Yeah I went today and did not get anything. I'm just trying to find my way around the toledo fishing scene....this is the first summer that I am staying in toledo since I have an internship with partners for clean streams and just got a job at bass pro (discounts!). Back in Cleveland where I am from j have a bunch of honey holes in rocky river and in lakes/ponds. I'm having trouble in toledo, I was gonna go to the maumee today but i want to wait for Water level and discharge to go down so I can actually find holes. I am a big smallmouth fisherman but its hard to goblin blind in he maumee since it is so large.


Posted using Outdoor Hub Campfire


----------



## Capt. Crude (Nov 2, 2012)

Awesome fishing hole.. Its too bad it has turned into such a ghetto hell hole.. walleye are to be had there as well during the run.. a kid got shot there this spring at the basketball court, I had a 20 largemouth day that morning well before the incident.. I only fish there before 9 a.m. if I am alone. IMHO the fishery has improved since the dam removal.


----------



## Jmsteele187 (Dec 22, 2011)

I've been wondering about that creek for a while. Is it possible to get a kayak in there?

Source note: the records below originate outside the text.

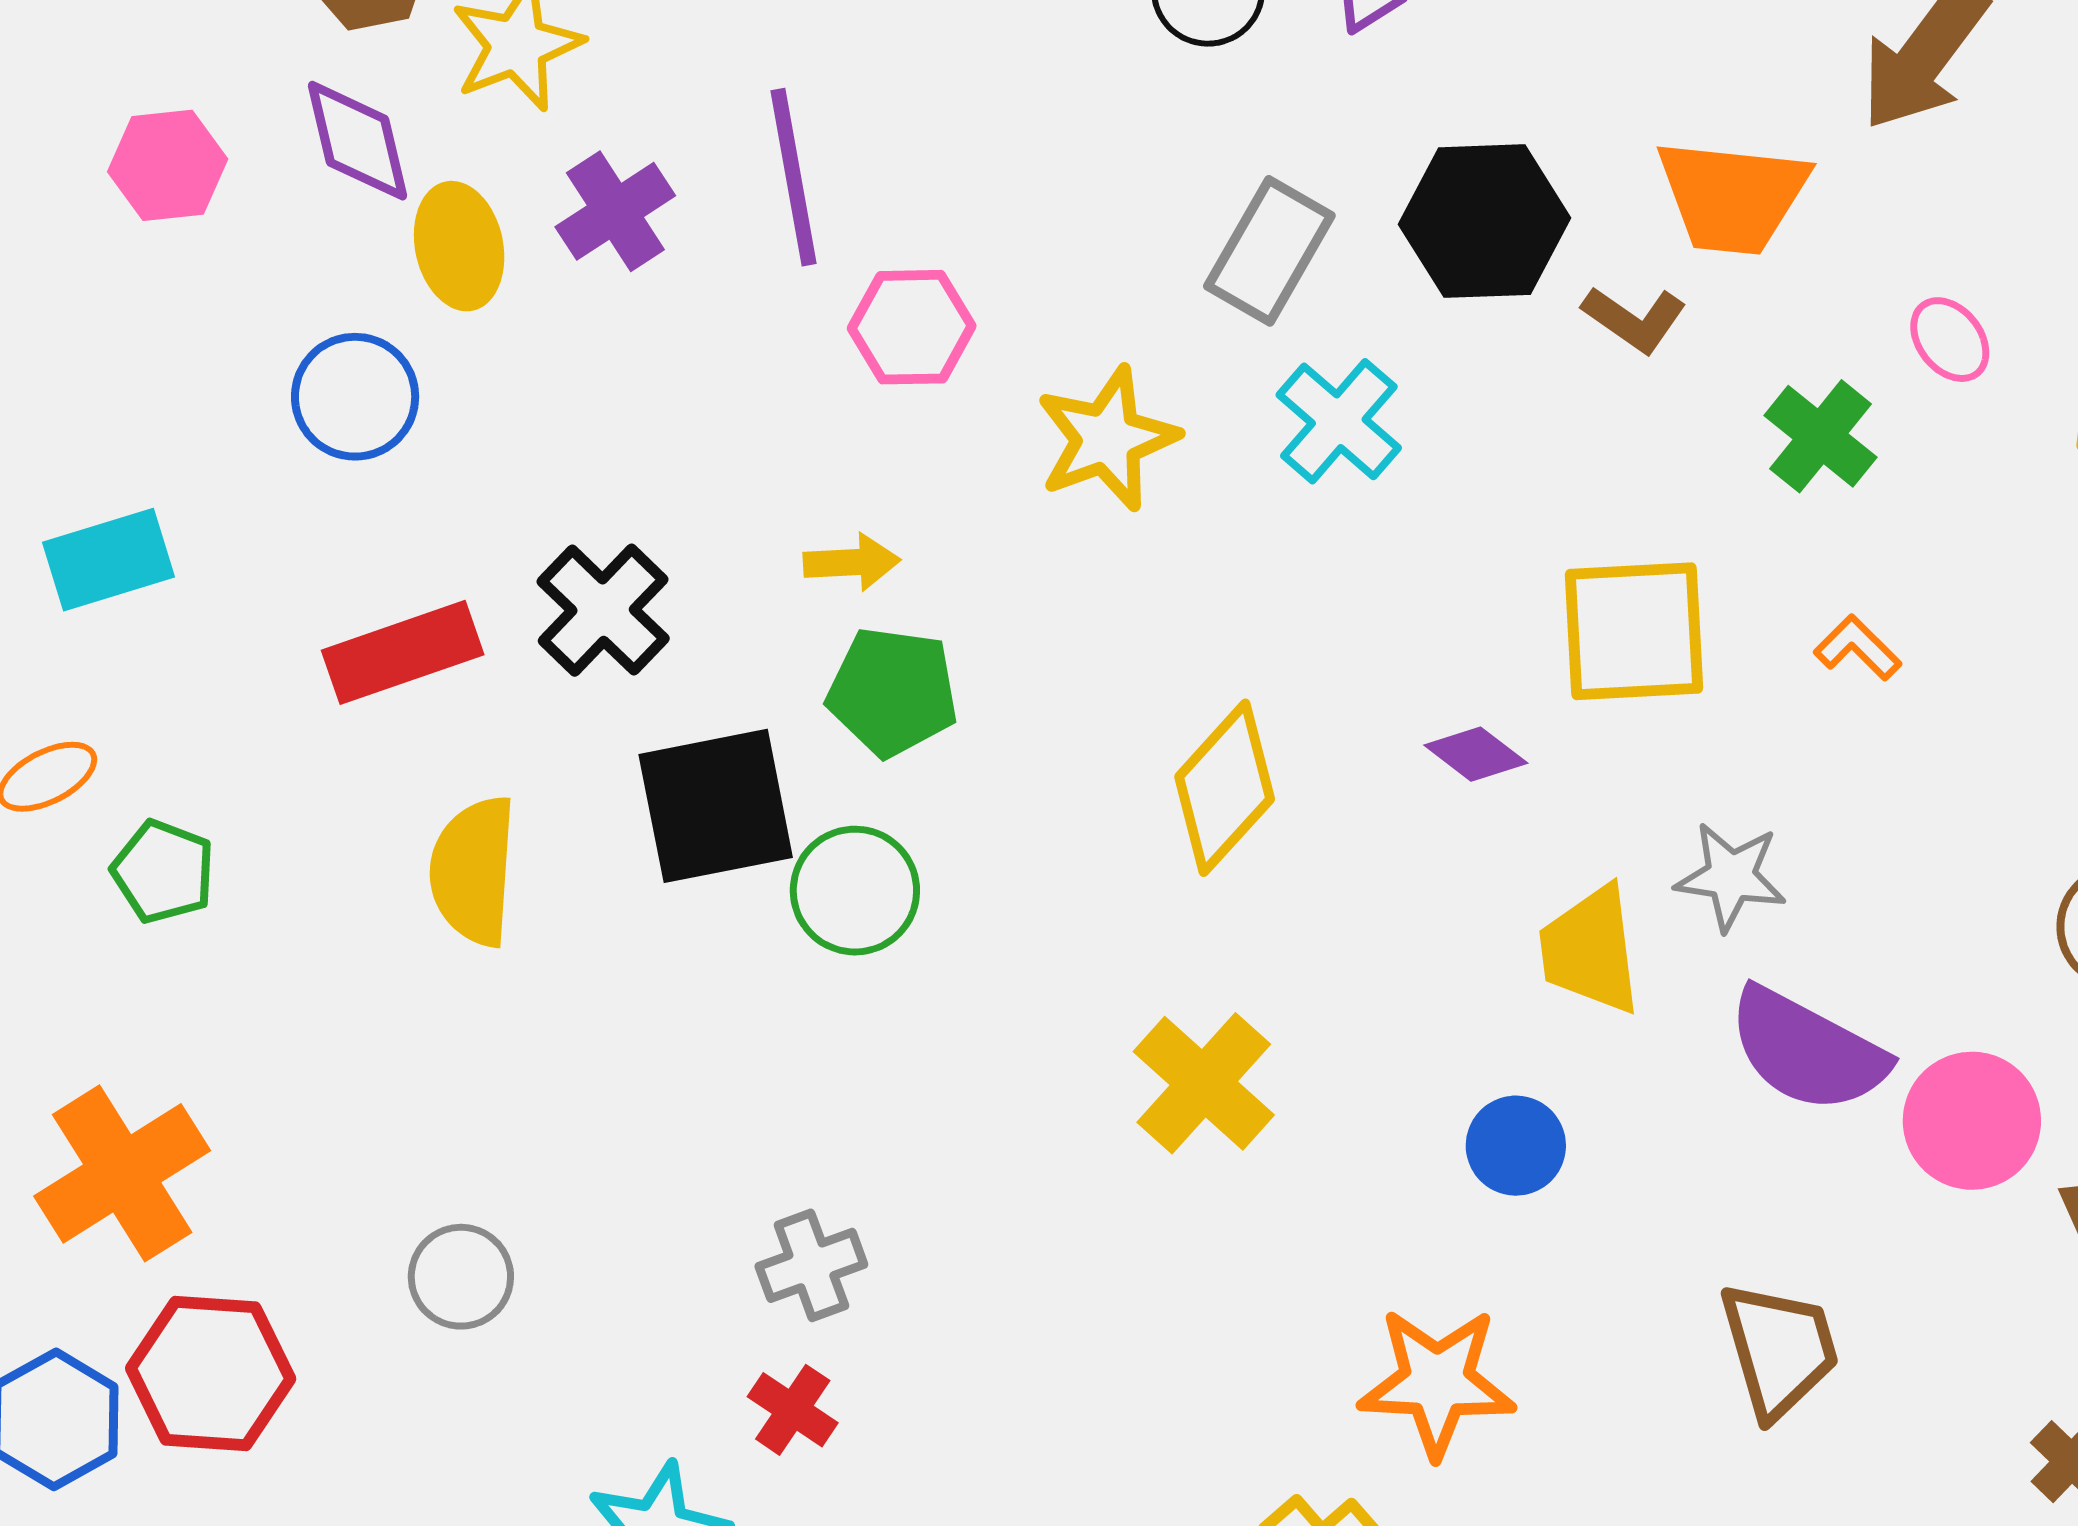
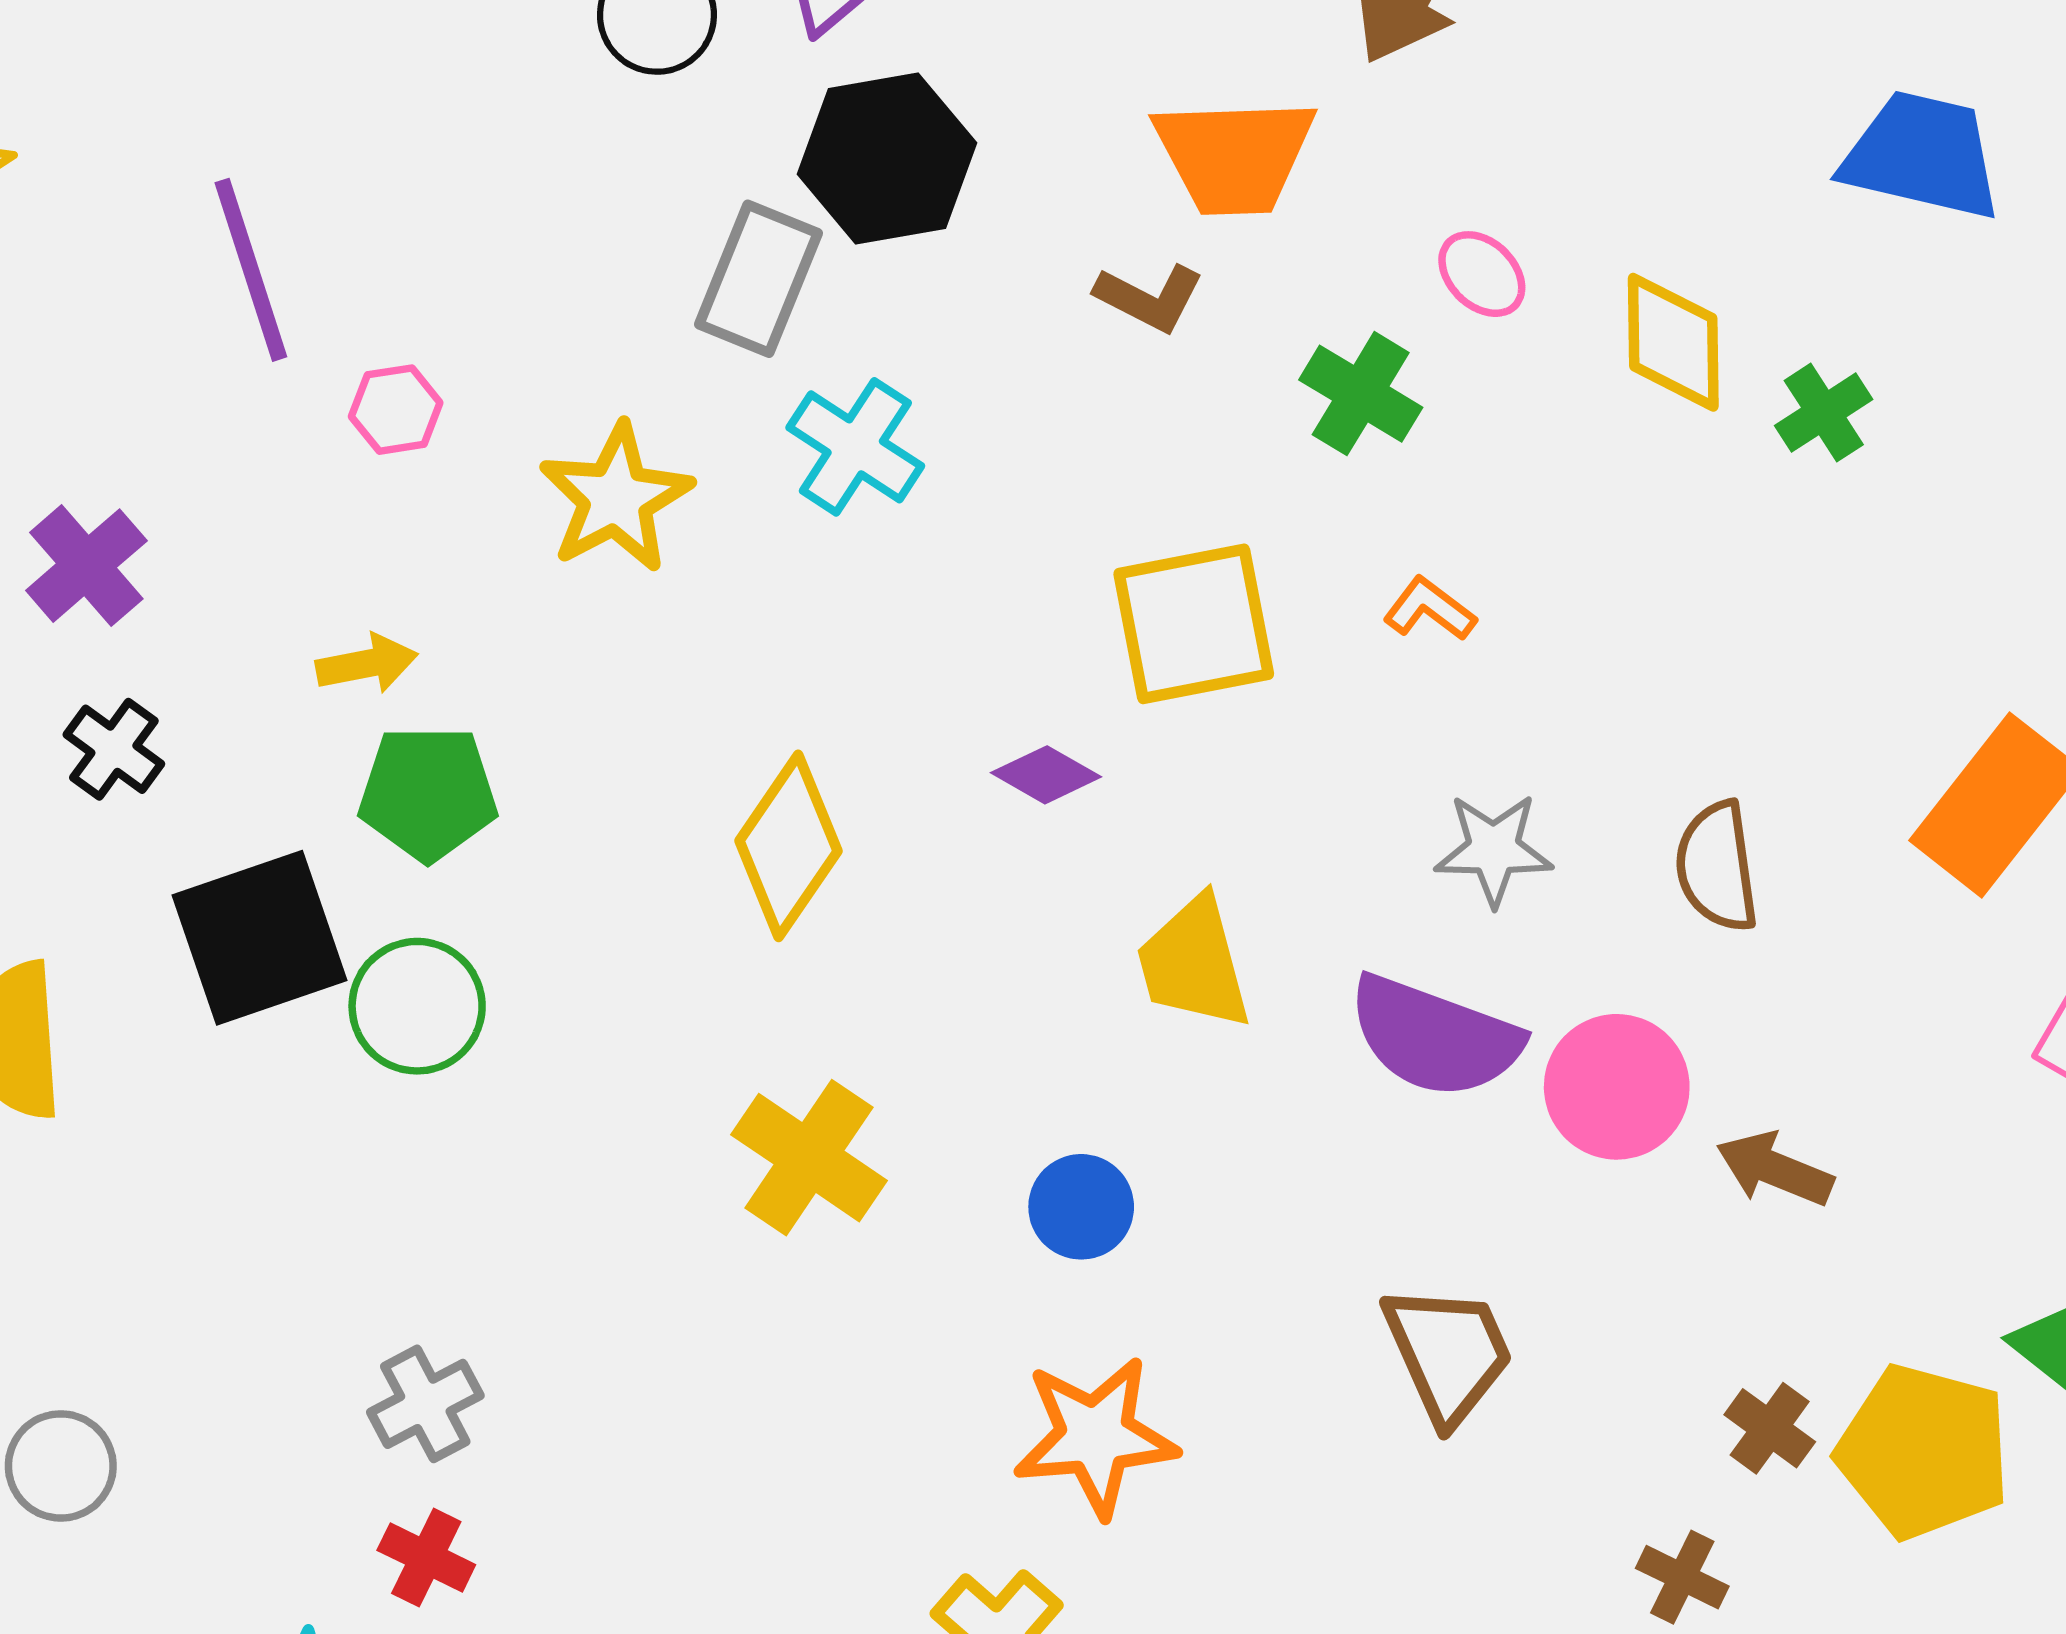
purple cross: (615, 211) -> (86, 566), moved
black hexagon: (1484, 221) -> (887, 158), moved
pink hexagon: (912, 327) -> (396, 410), size x0.7
black cross: (603, 610) -> (114, 749), size x0.7
gray star: (1731, 877) -> (1494, 849), moved
blue circle: (1516, 1146) -> (1081, 1207), moved

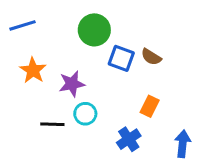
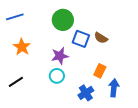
purple star: (72, 84) -> (60, 56), moved
black line: (52, 124) -> (16, 82), moved, turned -35
blue arrow: (183, 144) -> (114, 88), moved

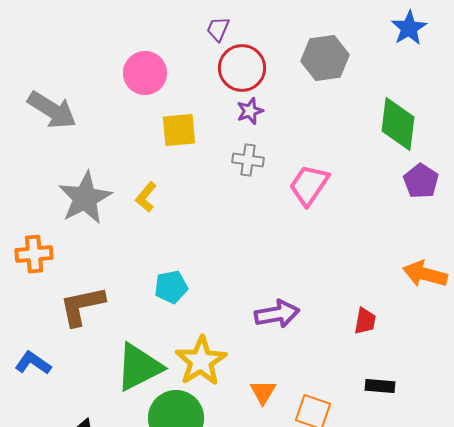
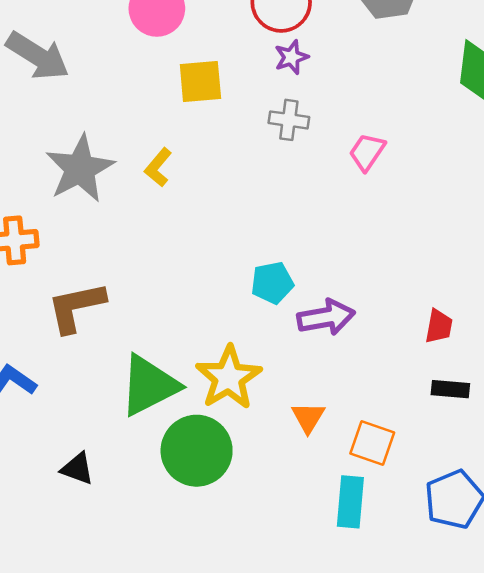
pink trapezoid: (309, 185) -> (367, 152), size x0.7
cyan pentagon: (171, 287) -> (272, 283), moved
black rectangle: (380, 386) -> (450, 389), moved

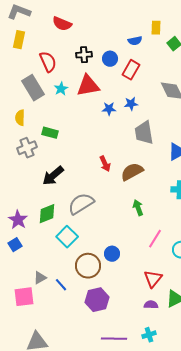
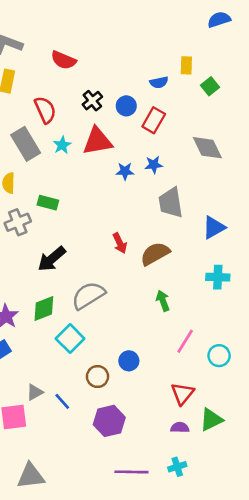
black cross: (84, 55) -> (92, 101), turned -35
brown circle: (88, 266) -> (97, 377), size x0.7

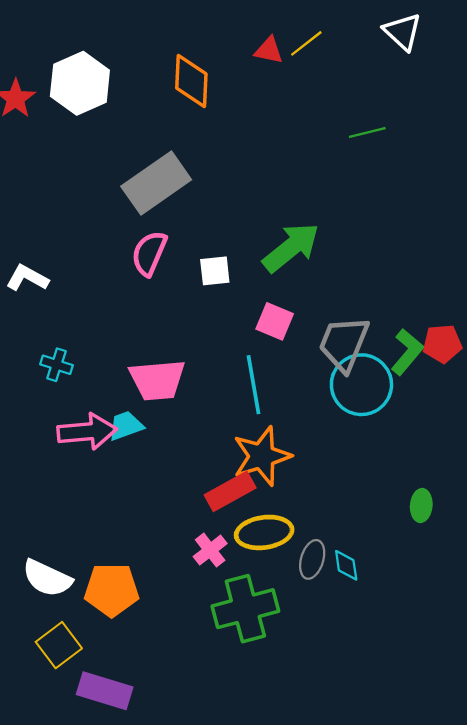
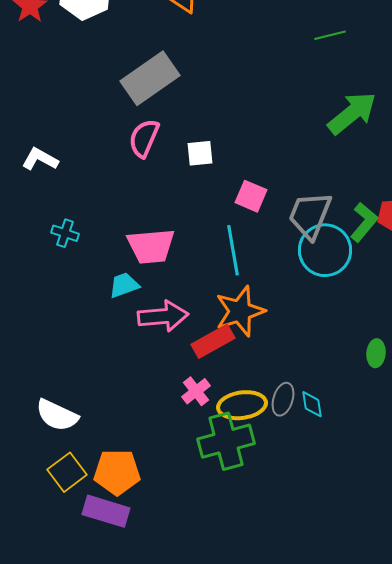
green arrow: (291, 247) -> (352, 113), moved
pink arrow: (87, 432) -> (163, 316), moved
yellow ellipse: (264, 532) -> (242, 405), moved
orange pentagon: (112, 590) -> (117, 472), moved

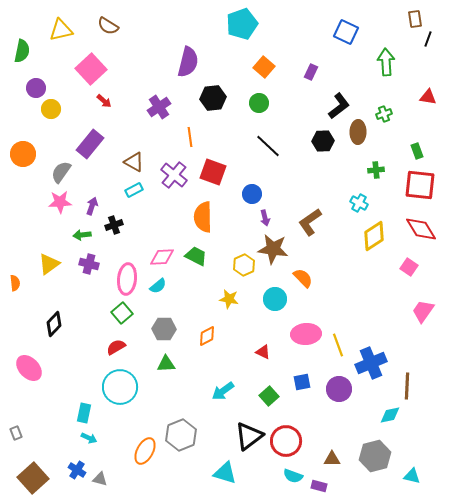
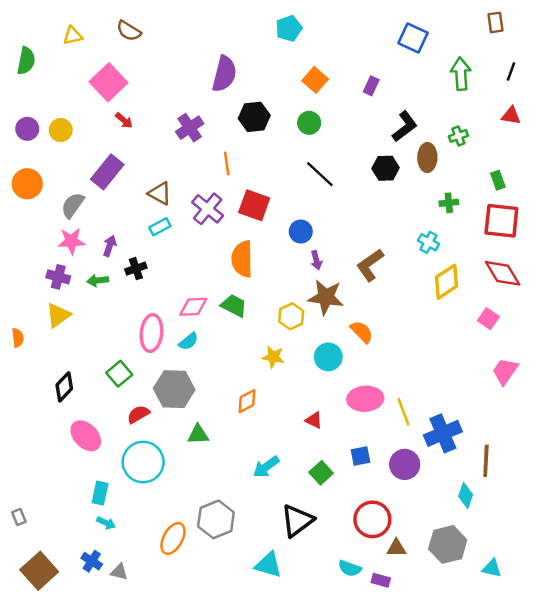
cyan pentagon: (242, 24) -> (289, 28), size x0.7
yellow triangle: (61, 30) -> (73, 36), size x0.7
black line: (428, 39) -> (511, 71), moved
purple circle: (36, 88) -> (27, 129), moved
purple cross: (89, 264) -> (58, 277), moved
green square: (122, 313) -> (119, 374), moved
gray hexagon: (164, 329) -> (174, 389), moved, size x1.4
pink ellipse: (29, 368) -> (86, 436), moved
cyan diamond: (390, 415) -> (466, 495), turned -60
red circle: (286, 441) -> (372, 519), moved

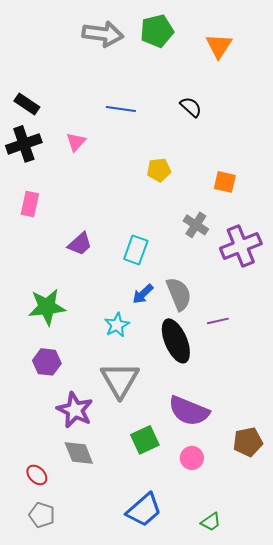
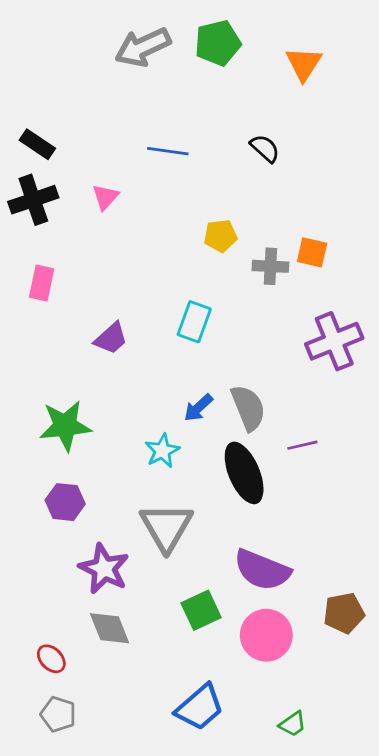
gray arrow: (103, 34) -> (143, 47), turned 147
gray cross: (196, 225) -> (270, 266), moved, turned -30
cyan rectangle: (136, 250) -> (194, 322), moved
pink circle: (192, 458) -> (266, 635), size x1.6

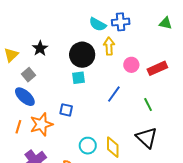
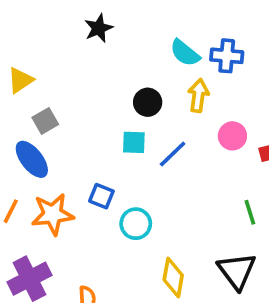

Posted using Outdoor Hub Campfire


----------



## Bucket Mouth (Aug 13, 2007)

Jmsteele187 said:


> I've been wondering about that creek for a while. Is it possible to get a kayak in there?
> 
> 
> Posted using Outdoor Hub Campfire


yea you can. the problem is the gigantic tree fells that are every few hundred yards. Probably not worth the hassle.


----------



## stex1220 (Mar 23, 2009)

Jmsteele187 said:


> I've been wondering about that creek for a while. Is it possible to get a kayak in there?
> 
> 
> Posted using Outdoor Hub Campfire


I know it widens up the closer you get to down town. There is a dock in the farmers market down town you can fish from I'm pretty sure that's Swan creek. It looks like a decent place for a kayak wide and deep.


----------



## fisherboy (Sep 17, 2012)

Yes that's Swan Creek. I hear they get crappoes & bluegills there at times. Notice i said I heard, never tried it myself.


----------